Paper long abstract:
The sea around islands has been exploited for imprisonment e.g. Alcatraz and Devil's Island. Thanks to deep waters, bestialised criminals are separated from civil society. The Isle of Wight has brought both long-term incarceration and holiday escape. At the inter-flux of maritime trading and war strategies, it has reified royal connections and class divisions. Its prisons confined the most dangerous and the criminally insane. Other locations were constructed as Queen Victoria's retreat or as creative enclave for the likes of Tennyson, Julia Cameron, Keats and Dickens.
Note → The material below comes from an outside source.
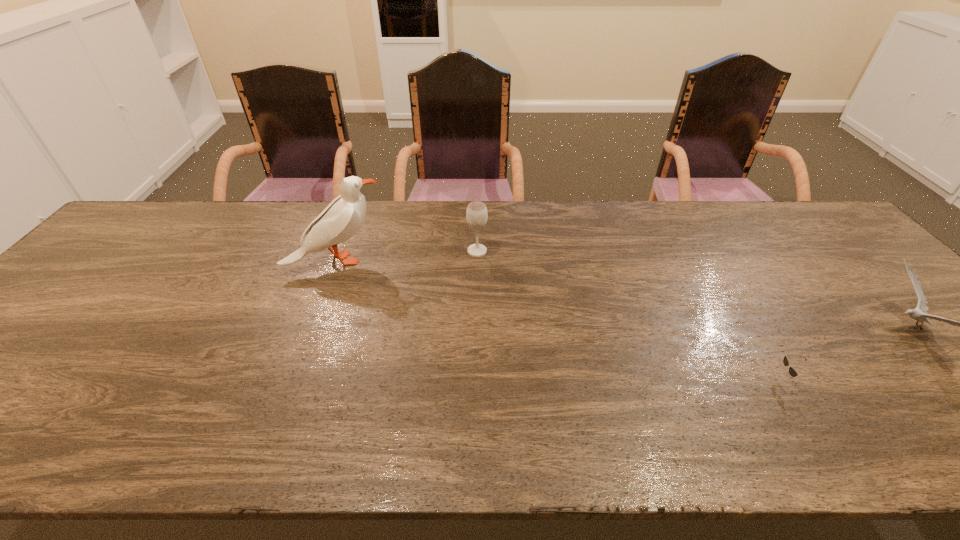
This screenshot has width=960, height=540. Identify the location of free space between the wineglass and the second object from right to left. point(635,315).

Where is `the third closest object to the second object from left to right`? The image size is (960, 540). the third closest object to the second object from left to right is located at coordinates (920, 314).

Select which object is the closest to the wineglass. Please provide its 2D coordinates. Your answer should be formatted as a tuple, i.e. [(x, y)], where the tuple contains the x and y coordinates of a point satisfying the conditions above.

[(343, 217)]

Locate an element on the screen. free point that satisfies the following two spatial constraints: 1. on the front side of the third shortest object; 2. at the beak of the tallest object is located at coordinates (477, 260).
The Island has provided upper class yachting leisure, proletarian seaside holiday package or celebrity music fest.
As with Foucault's heterotopia, the Island harboured boarding schools. These ensured class and gendered isolation while facilitating sexual abuse. The sea prevented any breakouts from mono-culturalism. But as wild nature, the sea and its onslaughts defied regimentation. School gardens, cultivated as spectacle, brought diversion from emotional deprivation and austerity. In the author's boarding school, animals were rare:- the headmistress's one pet dachshund, collections of impaled butterflies and occasional horses for riding by a privileged few. The activities of frogs provided the single case study for lessons in sex and reproduction. The author draws on nine years incarceration, a filmed return decades later, encounters with a prep school master, recent exchanges with former inmates and the ethnography of imagined idylls.